## Given data
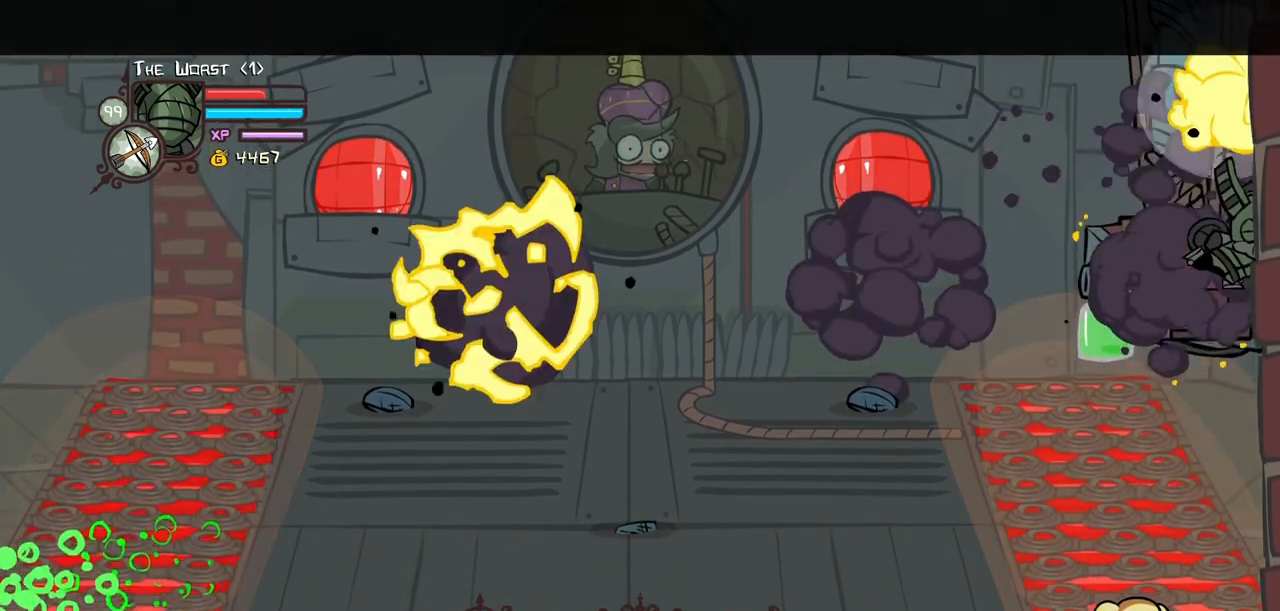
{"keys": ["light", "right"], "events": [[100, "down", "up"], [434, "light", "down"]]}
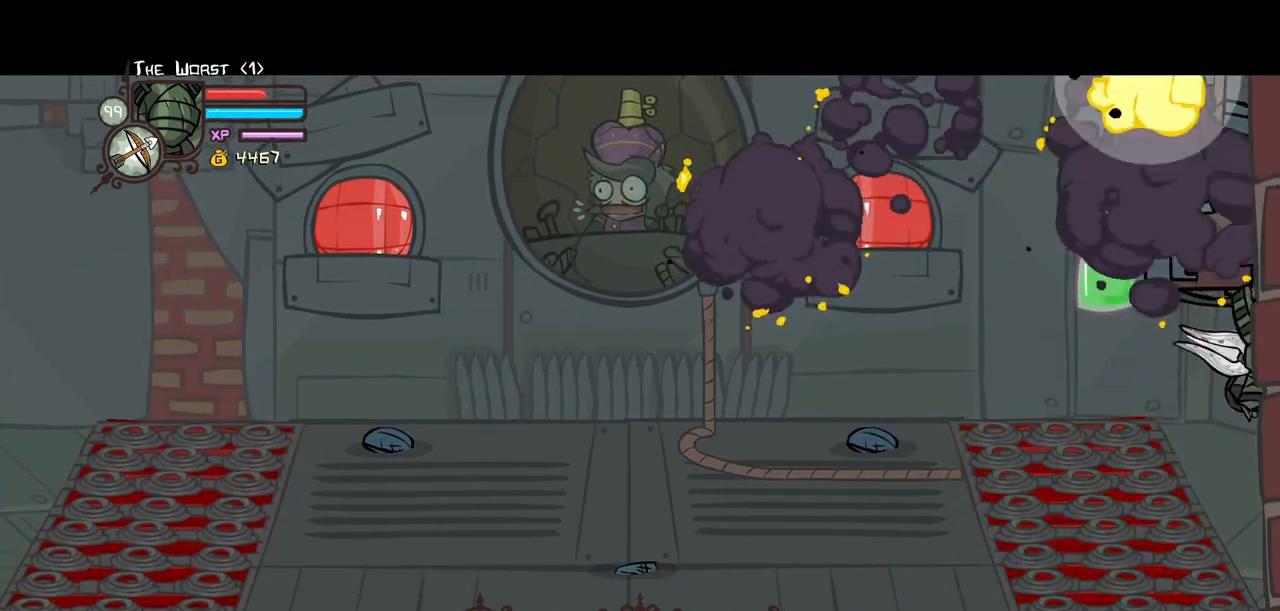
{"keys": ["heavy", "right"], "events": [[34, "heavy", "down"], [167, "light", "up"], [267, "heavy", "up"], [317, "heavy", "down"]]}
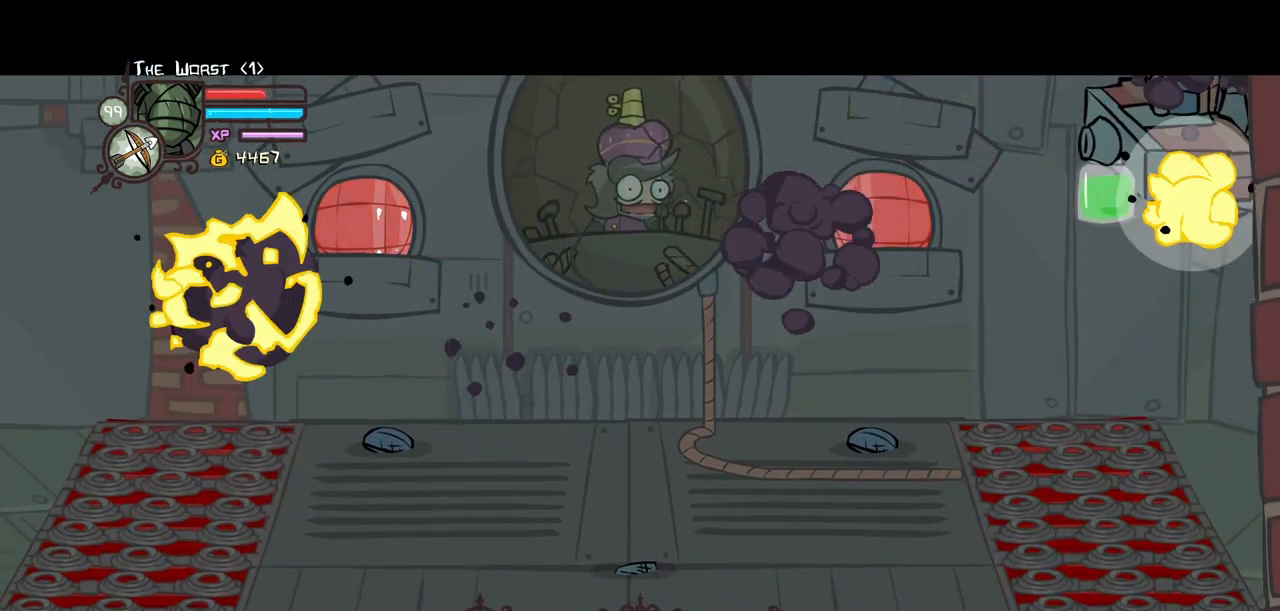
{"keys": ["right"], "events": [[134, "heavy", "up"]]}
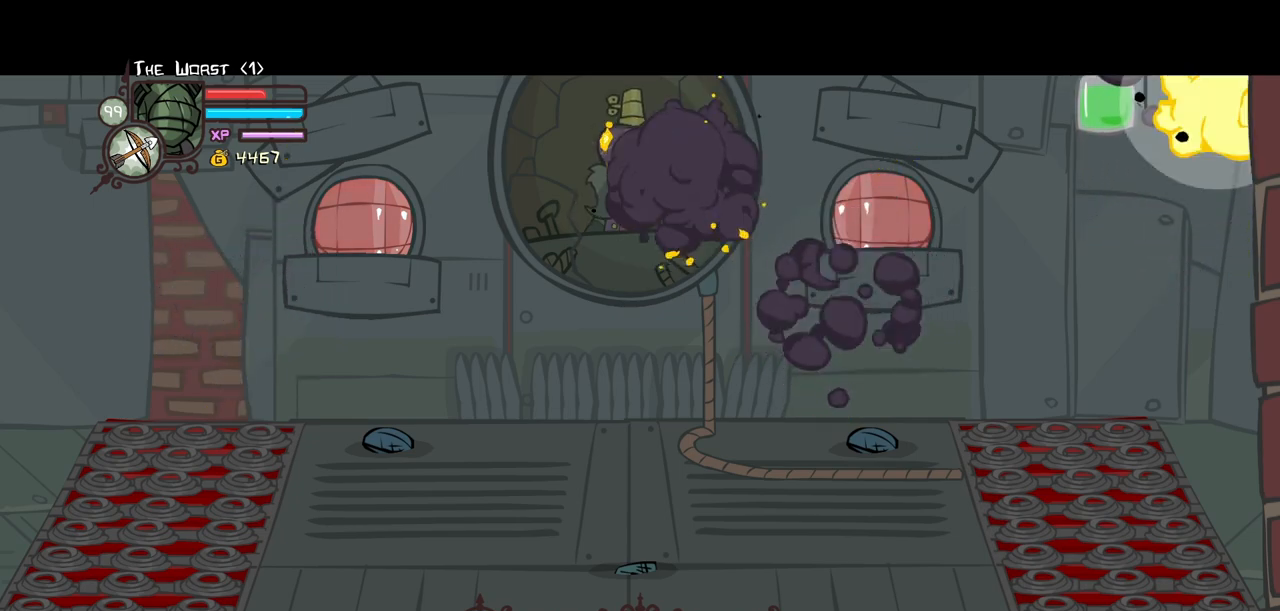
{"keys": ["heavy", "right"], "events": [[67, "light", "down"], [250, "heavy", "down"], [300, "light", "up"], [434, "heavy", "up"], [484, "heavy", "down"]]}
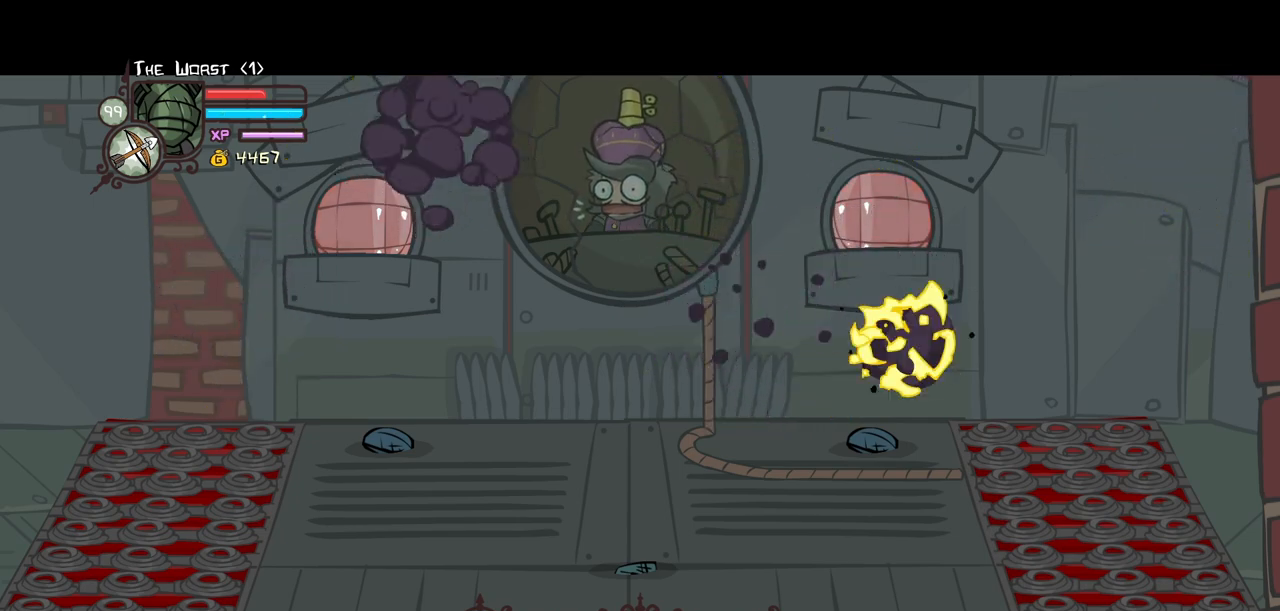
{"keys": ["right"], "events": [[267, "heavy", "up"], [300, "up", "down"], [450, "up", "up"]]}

...

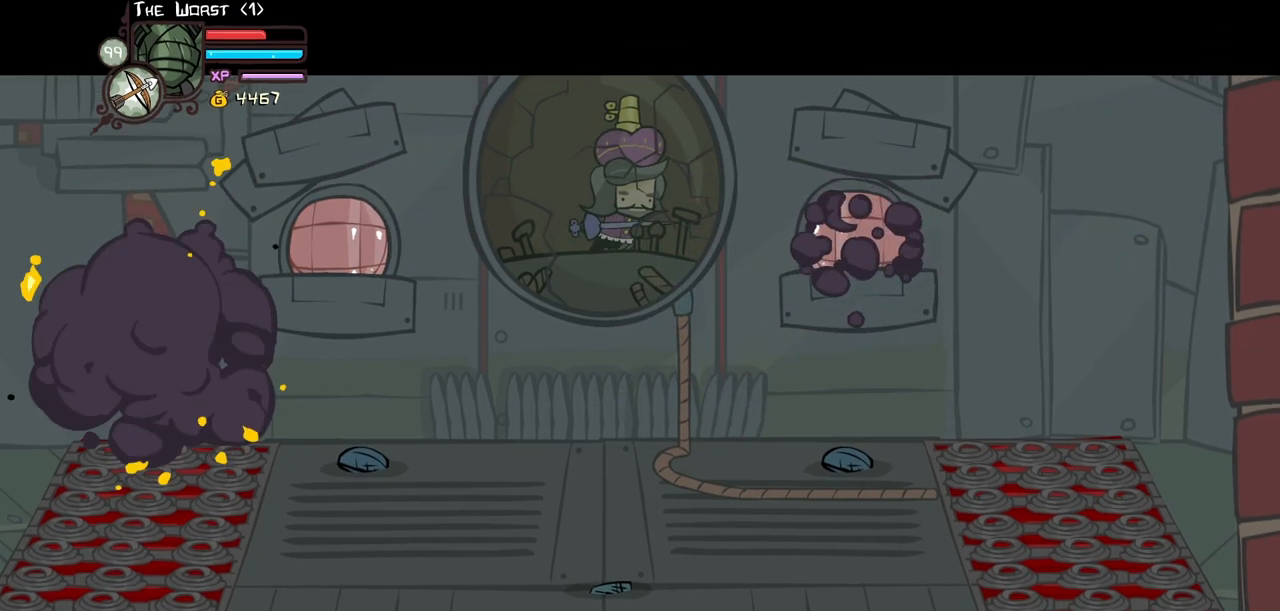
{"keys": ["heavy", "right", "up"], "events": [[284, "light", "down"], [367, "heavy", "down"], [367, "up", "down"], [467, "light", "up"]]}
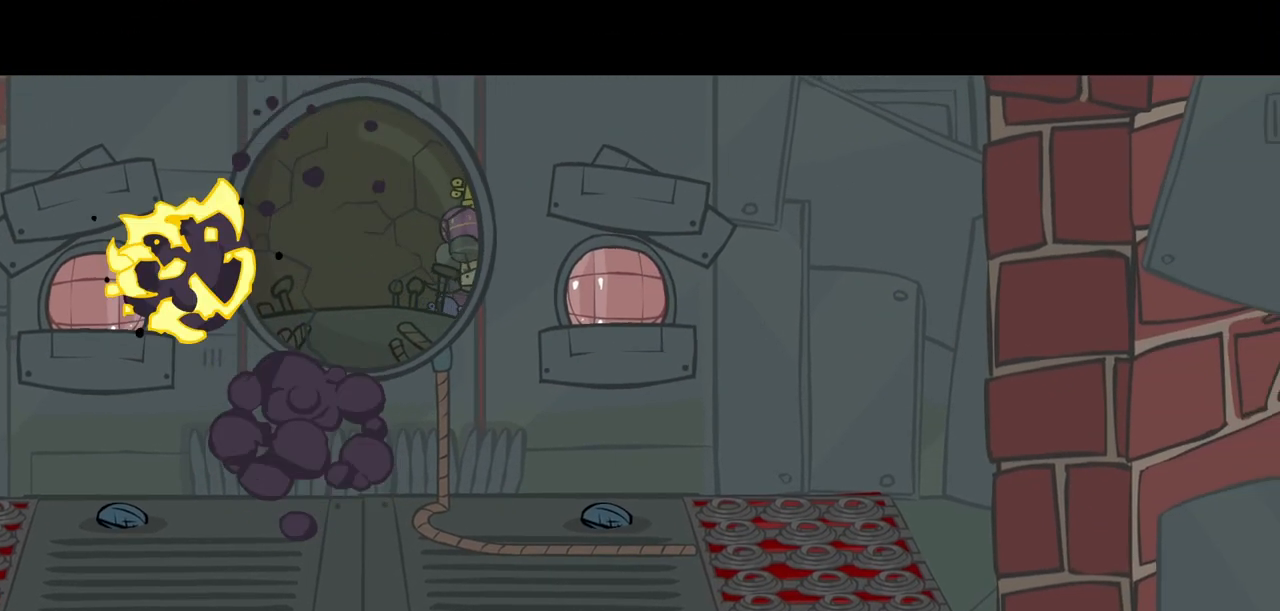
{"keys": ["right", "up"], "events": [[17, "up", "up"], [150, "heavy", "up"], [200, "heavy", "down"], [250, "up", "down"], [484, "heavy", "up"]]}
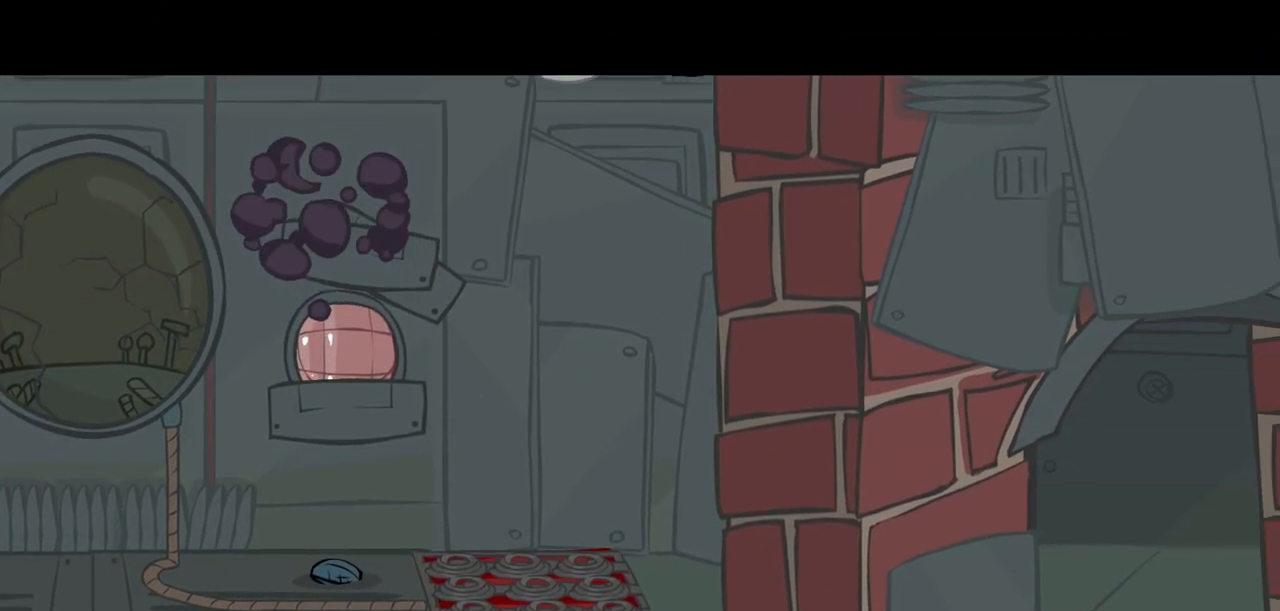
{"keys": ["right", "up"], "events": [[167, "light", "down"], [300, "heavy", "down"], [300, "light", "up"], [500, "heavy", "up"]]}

## How to complete this task
Copy out all lines of the listing where the word "light" appears.

## Result
{"keys": ["light", "right"], "events": [[100, "down", "up"], [434, "light", "down"]]}
{"keys": ["heavy", "right"], "events": [[34, "heavy", "down"], [167, "light", "up"], [267, "heavy", "up"], [317, "heavy", "down"]]}
{"keys": ["heavy", "right"], "events": [[67, "light", "down"], [250, "heavy", "down"], [300, "light", "up"], [434, "heavy", "up"], [484, "heavy", "down"]]}
{"keys": ["heavy", "right", "up"], "events": [[284, "light", "down"], [367, "heavy", "down"], [367, "up", "down"], [467, "light", "up"]]}
{"keys": ["right", "up"], "events": [[167, "light", "down"], [300, "heavy", "down"], [300, "light", "up"], [500, "heavy", "up"]]}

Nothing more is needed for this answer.